« Subversion repository merging | Main | To quote Will Smith »

Hey, I'm back

The GWA is back and following GET links again. No big surprise there - the web is going to be rife with this kind of automation before the decade is out.


The technology itself is interesting insofar as we are going to see more and more highly automated robots enter the web over the next few years, especially now there is more available out there than scraping HTML. Even more interesting is the kind of outrage holding forth in places like Signal v Noise:

"Google is wreaking havoc by assuming everyone is doing things 'right'."

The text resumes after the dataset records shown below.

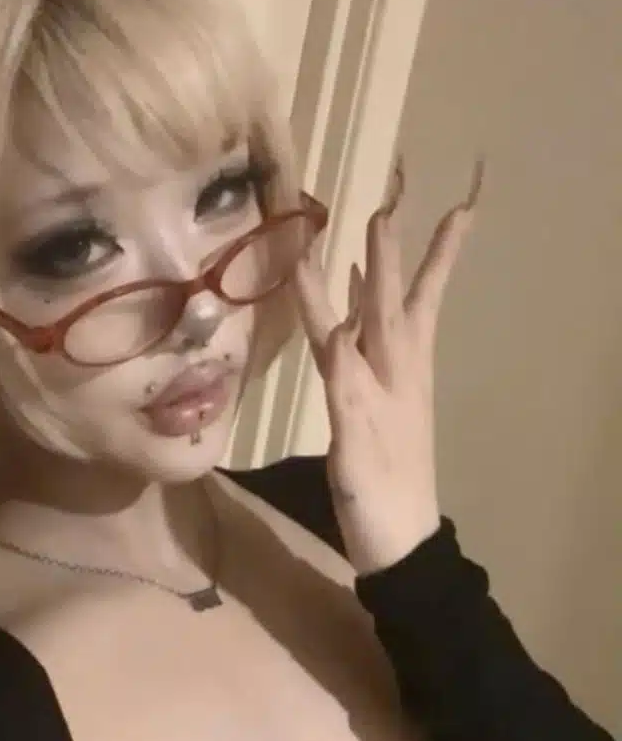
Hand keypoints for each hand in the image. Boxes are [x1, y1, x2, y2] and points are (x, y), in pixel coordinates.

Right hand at [293, 158, 483, 574]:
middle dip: (401, 250)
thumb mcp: (357, 445)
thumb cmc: (376, 494)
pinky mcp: (382, 396)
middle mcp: (397, 367)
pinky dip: (366, 311)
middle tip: (405, 199)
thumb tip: (334, 332)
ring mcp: (393, 381)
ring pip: (392, 313)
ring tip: (385, 231)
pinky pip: (375, 339)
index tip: (362, 216)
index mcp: (392, 374)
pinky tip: (356, 300)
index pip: (373, 309)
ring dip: (390, 272)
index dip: (366, 264)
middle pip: (400, 298)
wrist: (401, 541)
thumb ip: (346, 388)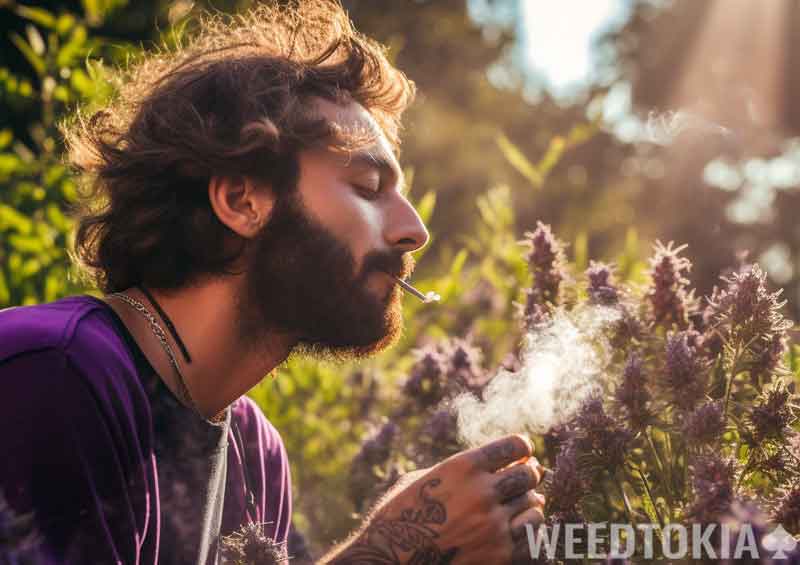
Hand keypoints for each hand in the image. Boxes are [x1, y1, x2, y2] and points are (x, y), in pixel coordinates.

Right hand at [324, 434, 544, 563]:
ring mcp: (493, 525)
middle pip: (528, 474)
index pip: (515, 445)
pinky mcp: (499, 555)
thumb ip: (457, 469)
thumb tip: (493, 465)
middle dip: (527, 473)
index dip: (521, 447)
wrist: (388, 560)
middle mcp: (482, 492)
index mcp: (464, 466)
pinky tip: (520, 526)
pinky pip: (533, 536)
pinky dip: (531, 529)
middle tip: (524, 477)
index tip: (522, 451)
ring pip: (534, 505)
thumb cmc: (398, 516)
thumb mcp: (422, 478)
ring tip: (521, 504)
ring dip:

It's hard to know where to begin with a statement like that. One wonders - what should Google assume? Perhaps the person that said that doesn't appreciate that what makes the Internet and Web actually work at all are are the collective of shared assumptions embedded in software that allows systems to function together. Take those away and you have no commons, no platform for innovation that makes the creation of buggy spec-unaware applications possible at all. Here's the deal - if you are in the business of allowing the use of GET for something like 'delete.php', the GWA has you more or less bang to rights.

Or how about this:

"For you knee-jerkers who like to go on about how it is the fault of the application designer and cite the HTTP 1.1 Spec (RFC 2616) where it says '[…] GET and HEAD methods SHOULD NOT have the significance of taking an action other than retrieval.', you might also want to familiarize yourselves with RFC 2119, 'Key words for use in RFCs to Indicate Requirement Levels'.You will see that SHOULD NOT is distinctly different from MUST NOT, ..."

I talked about just this issue the last time GWA was let loose. Yes we need to familiarise ourselves with those specs. Yes, SHOULD NOT is different from MUST NOT. But it's not different in the way that allows us to abrogate responsibility or engage in misdirection. In the IETF and W3C, the specification directive "SHOULD" is a much harder and more stringent specification that it sounds, or is used in the commercial sector. Instead of hand-waving about RFC2119, let's read what the spec actually says:

"SHOULD NOT This phrase, or the phrase "NOT RECOMMENDED" mean that there may exist valid reasons in particular circumstances when the particular behavior is acceptable or even useful, but the full implications should be understood and the case carefully weighed before implementing any behavior described with this label."

I think that's quite clear, meaning roughly, "unless you have an exceptional case you MUST NOT do this". It is not meant to provide plausible deniability. It's not the soft 'P3' class kind of spec you see described get in commercial requirements documents - SHOULD does not mean optional, or nice to have. It will be interesting to hear whenever someone tries to play this card, just what their exceptional case was that lead them to using GET instead of POST. If this was a security issue, and do note, that under some interpretations it *is* a security issue, the action would be clear - fix it. It's a bug. I'm tending to fall on the same side as Sam Ruby on this one - web developers need to provide reasonable care.

Round up the usual suspects

So not only do we have people that do not read web specs when they need to, we seem to have people that read them at the wrong time to attempt to retroactively establish plausible deniability.


Perhaps it's too inconvenient to follow Internet specs. Perhaps it's easier to pretend to live in some kind of realtechnik psuedo-reality where specs don't matter, than fix your work. I'm shocked, just shocked :)

October 24, 2005 10:17 PM


(October 26, 2005 04:15 AM #)

As a stop-gap, what's your opinion on adding rel="nofollow" to these sorts of links, which I've seen a few web apps do?

Bill de hOra
(October 27, 2005 02:25 AM #)


nofollow: it (might) work if robots obeyed it. Is it uniform though?

But then might not people add nofollow and go home with a fix that has less standing than SHOULD NOT (for any definition of SHOULD NOT)? And... 6,12,18,24 months from now we'll be back here listening to people calling foul on some other accelerator that doesn't respect nofollow.

Scenario: someone writes one of these robots with the malicious intent of trashing data, as opposed to coding to spec. Then it'll be recast as a security problem, and people *will* fix their apps and frameworks.

(October 27, 2005 03:07 AM #)

Yeah, nofollow is only a step on the road to a proper fix.

It's a pity that the W3C won't be doing any fixing of HTML to make it easier to avoid this idiom. Maybe WHAT-WG will get some traction with nested forms etc.